═══ DATA RECORDS
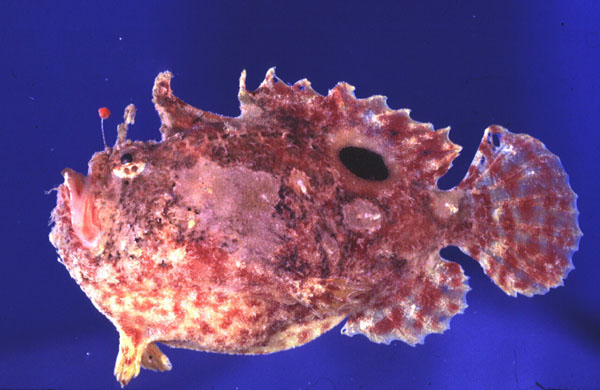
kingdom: Animalia
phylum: Chordata
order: Lophiiformes
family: Antennariidae
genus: Antennatus
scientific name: Antennatus nummifer
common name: Spotfin frogfish
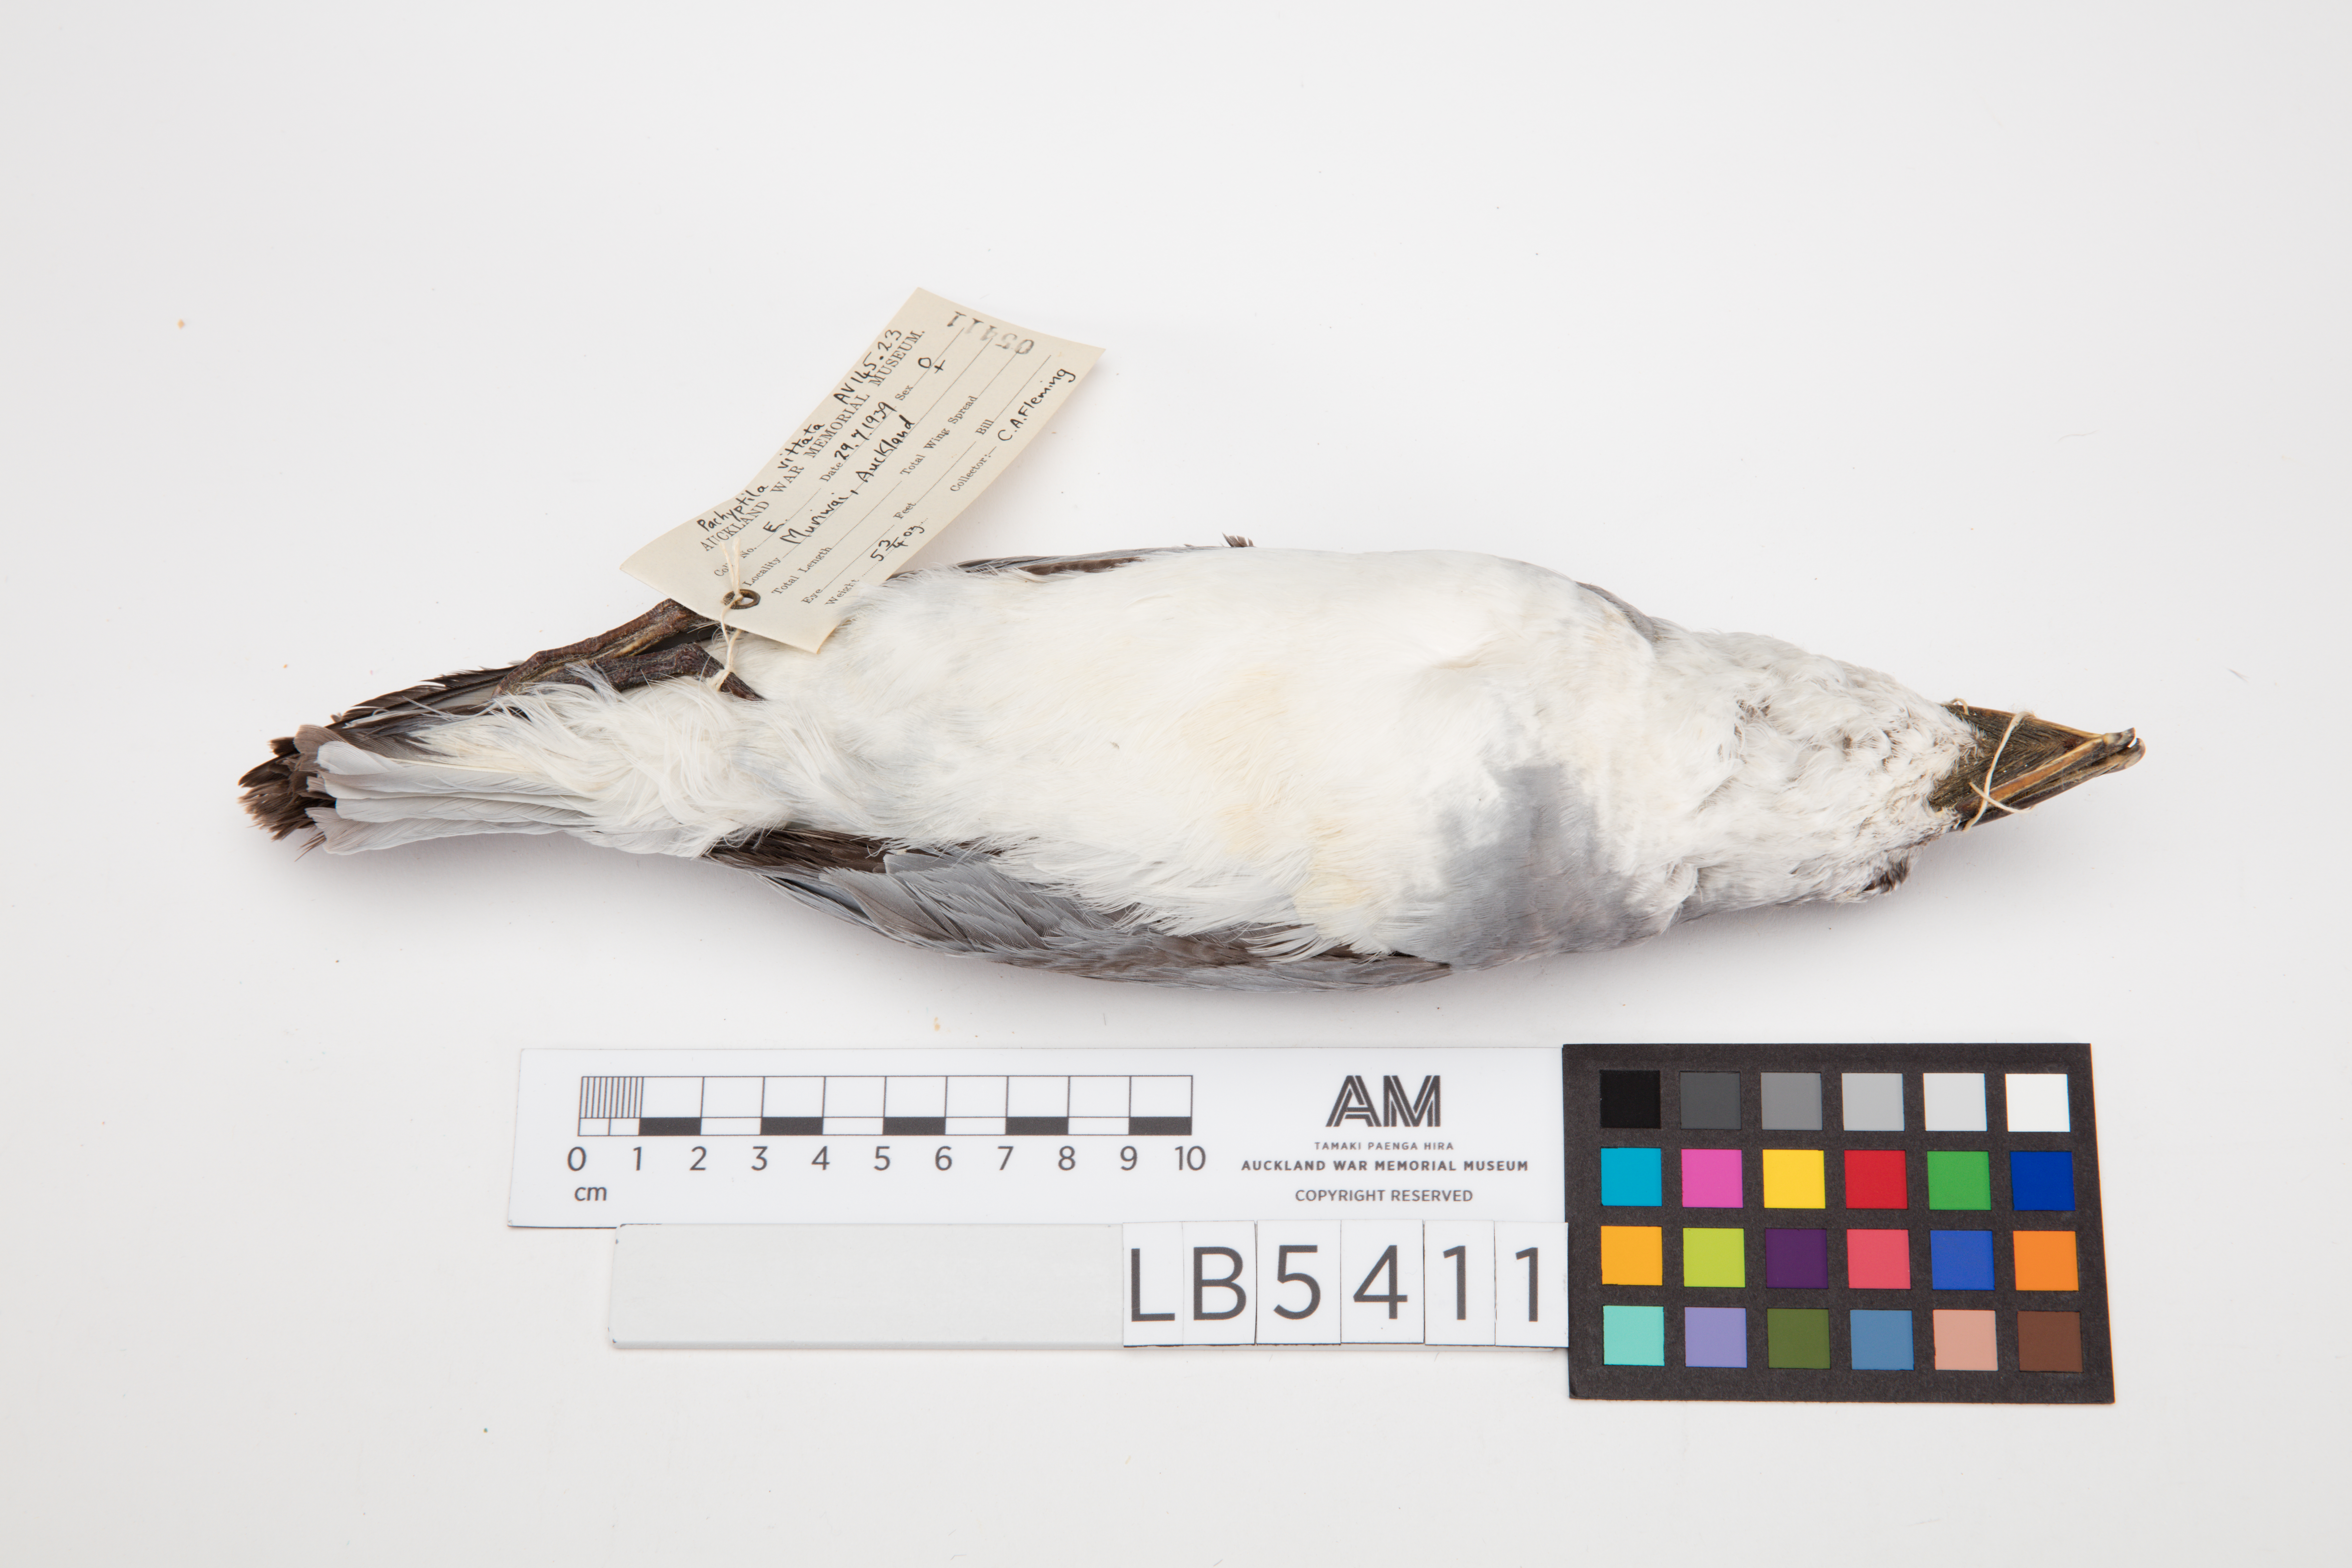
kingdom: Animalia
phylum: Chordata
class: Aves
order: Procellariiformes
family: Procellariidae
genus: Pachyptila
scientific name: Pachyptila vittata
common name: Broad-billed prion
══════
GIVEN PROBLEM ->
Rename "common name" as "vernacular name" in the lines that start with the line containing "family: Antennariidae" and go on through the end of the items, leaving everything else unchanged. Give back only those lines, and leave the pictures out.

PROBLEM SOLUTION ->
family: Antennariidae
genus: Antennatus
scientific name: Antennatus nummifer
vernacular name: Spotfin frogfish
kingdom: Animalia
phylum: Chordata
class: Aves
order: Procellariiformes
family: Procellariidae
genus: Pachyptila
scientific name: Pachyptila vittata
vernacular name: Broad-billed prion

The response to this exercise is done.